Work to be completed: The word to look for is "with". Report every line of the entries below that has it.

(Saved data entries)
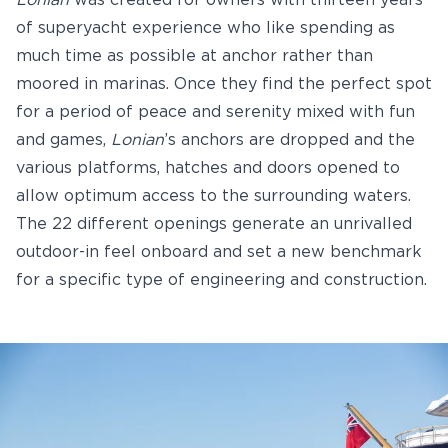
Lonian
was created for owners with thirteen years
of superyacht experience who like spending as
much time as possible at anchor rather than
moored in marinas. Once they find the perfect spot
for a period of peace and serenity mixed with fun
and games,
Lonian
’s anchors are dropped and the
various platforms, hatches and doors opened to
allow optimum access to the surrounding waters.
The 22 different openings generate an unrivalled
outdoor-in feel onboard and set a new benchmark
for a specific type of engineering and construction.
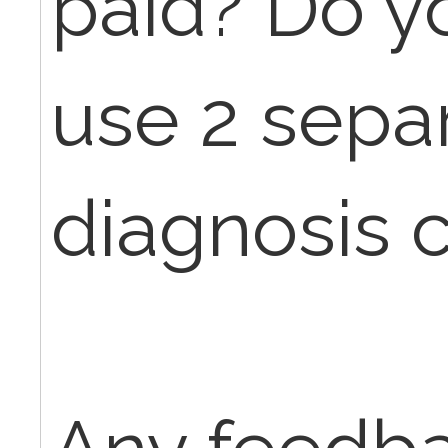
paid? Do y
use 2 sepa
diagnosis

Written reply:
was created for owners with thirteen years
for a period of peace and serenity mixed with fun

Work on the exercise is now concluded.